§ **Problem**
Can you reproduce each of the rows below word for word?

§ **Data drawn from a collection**
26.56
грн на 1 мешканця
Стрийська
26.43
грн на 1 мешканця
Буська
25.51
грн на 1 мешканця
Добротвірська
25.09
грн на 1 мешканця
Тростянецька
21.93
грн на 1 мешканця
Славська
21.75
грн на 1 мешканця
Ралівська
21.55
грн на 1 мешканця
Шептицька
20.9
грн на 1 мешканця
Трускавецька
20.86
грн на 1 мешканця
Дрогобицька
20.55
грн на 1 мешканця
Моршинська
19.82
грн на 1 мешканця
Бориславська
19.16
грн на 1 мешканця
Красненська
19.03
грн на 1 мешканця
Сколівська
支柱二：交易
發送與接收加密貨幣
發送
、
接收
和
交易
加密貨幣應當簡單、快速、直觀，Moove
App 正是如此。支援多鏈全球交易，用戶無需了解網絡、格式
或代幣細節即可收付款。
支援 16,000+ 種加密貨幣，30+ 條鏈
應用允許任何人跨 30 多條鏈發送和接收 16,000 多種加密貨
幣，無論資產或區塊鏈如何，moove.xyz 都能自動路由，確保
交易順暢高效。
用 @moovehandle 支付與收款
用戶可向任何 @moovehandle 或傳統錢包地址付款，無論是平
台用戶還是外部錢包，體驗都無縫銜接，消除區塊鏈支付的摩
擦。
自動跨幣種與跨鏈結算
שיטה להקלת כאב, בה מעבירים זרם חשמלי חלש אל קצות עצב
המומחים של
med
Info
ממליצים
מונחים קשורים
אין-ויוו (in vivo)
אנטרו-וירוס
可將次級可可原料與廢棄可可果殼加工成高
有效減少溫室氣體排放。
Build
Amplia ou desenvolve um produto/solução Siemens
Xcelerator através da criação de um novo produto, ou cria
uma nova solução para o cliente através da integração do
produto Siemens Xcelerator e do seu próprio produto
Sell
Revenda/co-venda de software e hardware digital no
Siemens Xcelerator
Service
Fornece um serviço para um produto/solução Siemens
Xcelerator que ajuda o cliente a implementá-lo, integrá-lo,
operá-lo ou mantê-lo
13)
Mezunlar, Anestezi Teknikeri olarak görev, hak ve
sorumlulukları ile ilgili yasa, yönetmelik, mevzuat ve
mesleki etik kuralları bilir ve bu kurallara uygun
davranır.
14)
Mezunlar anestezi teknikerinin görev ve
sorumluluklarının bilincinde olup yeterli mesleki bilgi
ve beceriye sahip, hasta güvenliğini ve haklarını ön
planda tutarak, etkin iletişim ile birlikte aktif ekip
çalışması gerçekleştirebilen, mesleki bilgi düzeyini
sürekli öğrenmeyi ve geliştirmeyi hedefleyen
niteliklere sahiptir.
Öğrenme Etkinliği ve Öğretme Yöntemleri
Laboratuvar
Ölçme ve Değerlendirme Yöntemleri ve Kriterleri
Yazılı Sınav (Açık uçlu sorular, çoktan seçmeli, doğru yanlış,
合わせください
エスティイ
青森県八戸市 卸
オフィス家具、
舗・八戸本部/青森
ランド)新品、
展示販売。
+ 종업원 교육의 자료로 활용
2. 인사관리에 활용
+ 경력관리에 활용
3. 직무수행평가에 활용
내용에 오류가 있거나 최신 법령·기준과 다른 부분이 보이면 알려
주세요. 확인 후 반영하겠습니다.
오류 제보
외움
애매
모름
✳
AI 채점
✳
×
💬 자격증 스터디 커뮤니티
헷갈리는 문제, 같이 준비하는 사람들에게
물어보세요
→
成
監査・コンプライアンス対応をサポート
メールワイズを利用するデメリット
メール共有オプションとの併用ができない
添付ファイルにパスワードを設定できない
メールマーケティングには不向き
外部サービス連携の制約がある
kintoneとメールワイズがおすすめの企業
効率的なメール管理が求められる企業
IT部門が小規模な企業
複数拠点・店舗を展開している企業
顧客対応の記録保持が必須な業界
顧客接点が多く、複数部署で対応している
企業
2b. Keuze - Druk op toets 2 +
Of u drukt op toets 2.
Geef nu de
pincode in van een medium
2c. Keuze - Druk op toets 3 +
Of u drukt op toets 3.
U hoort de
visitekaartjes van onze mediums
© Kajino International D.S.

§ **Written reply**
26.56
грн на 1 мешканця
Стрийська
26.43
грн на 1 мешканця
Буська
25.51
грн на 1 мешканця
Добротвірська
25.09
грн на 1 мешканця
Тростянецька
21.93
грн на 1 мешканця
Славська
21.75
грн на 1 мешканця
Ралівська
21.55
грн на 1 мешканця
Шептицька
20.9
грн на 1 мешканця
Трускавецька
20.86
грн на 1 мешканця
Дрогобицька
20.55
грн на 1 мешканця
Моршинська
19.82
грн на 1 мешканця
Бориславська
19.16
грн на 1 мешканця
Красненська
19.03
грн на 1 мешканця
Сколівська
支柱二：交易
發送與接收加密貨幣
發送
、
接收
和
交易
加密貨幣應當簡單、快速、直觀，Moove
App 正是如此。支援多鏈全球交易，用戶無需了解網絡、格式
或代幣細節即可收付款。
支援 16,000+ 種加密貨幣，30+ 條鏈
應用允許任何人跨 30 多條鏈發送和接收 16,000 多種加密貨
幣，無論資產或區塊鏈如何，moove.xyz 都能自動路由，確保
交易順暢高效。
用 @moovehandle 支付與收款
用戶可向任何 @moovehandle 或傳統錢包地址付款，無論是平
台用戶還是外部錢包，體驗都無縫銜接，消除區塊鏈支付的摩
擦。
自動跨幣種與跨鏈結算
שיטה להקלת כאב, בה מעבירים זרם חשמלי חלש אל קצות עצב
המומחים של
med
Info
ממליצים
מונחים קשורים
אין-ויוו (in vivo)
אנטרו-וירוס
可將次級可可原料與廢棄可可果殼加工成高
有效減少溫室氣體排放。
Build
Amplia ou desenvolve um produto/solução Siemens
Xcelerator através da criação de um novo produto, ou cria
uma nova solução para o cliente através da integração do
produto Siemens Xcelerator e do seu próprio produto
Sell
Revenda/co-venda de software e hardware digital no
Siemens Xcelerator
Service
Fornece um serviço para um produto/solução Siemens
Xcelerator que ajuda o cliente a implementá-lo, integrá-lo,
operá-lo ou mantê-lo
13)
Mezunlar, Anestezi Teknikeri olarak görev, hak ve
sorumlulukları ile ilgili yasa, yönetmelik, mevzuat ve
mesleki etik kuralları bilir ve bu kurallara uygun
davranır.
14)
Mezunlar anestezi teknikerinin görev ve
sorumluluklarının bilincinde olup yeterli mesleki bilgi
ve beceriye sahip, hasta güvenliğini ve haklarını ön
planda tutarak, etkin iletişim ile birlikte aktif ekip
çalışması gerçekleştirebilen, mesleki bilgi düzeyini
sürekli öğrenmeyi ve geliştirmeyi hedefleyen
niteliklere sahiptir.
Öğrenme Etkinliği ve Öğretme Yöntemleri
Laboratuvar
Ölçme ve Değerlendirme Yöntemleri ve Kriterleri
Yazılı Sınav (Açık uçlu sorular, çoktan seçmeli, doğru yanlış,
合わせください
エスティイ
青森県八戸市 卸
オフィス家具、
舗・八戸本部/青森
ランド)新品、
展示販売。
+ 종업원 교육의 자료로 활용
2. 인사관리에 활용
+ 경력관리에 활용
3. 직무수행평가에 활용
내용에 오류가 있거나 최신 법령·기준과 다른 부분이 보이면 알려
주세요. 확인 후 반영하겠습니다.
오류 제보
외움
애매
모름
✳
AI 채점
✳
×
💬 자격증 스터디 커뮤니티
헷갈리는 문제, 같이 준비하는 사람들에게
물어보세요
→
成
監査・コンプライアンス対応をサポート
メールワイズを利用するデメリット
メール共有オプションとの併用ができない
添付ファイルにパスワードを設定できない
メールマーケティングには不向き
外部サービス連携の制約がある
kintoneとメールワイズがおすすめの企業
効率的なメール管理が求められる企業
IT部門が小規模な企業
複数拠点・店舗を展開している企業
顧客対応の記録保持が必須な業界
顧客接点が多く、複数部署で対応している
企業
2b. Keuze - Druk op toets 2 +
Of u drukt op toets 2.
Geef nu de
pincode in van een medium
2c. Keuze - Druk op toets 3 +
Of u drukt op toets 3.
U hoort de
visitekaartjes van onze mediums
© Kajino International D.S.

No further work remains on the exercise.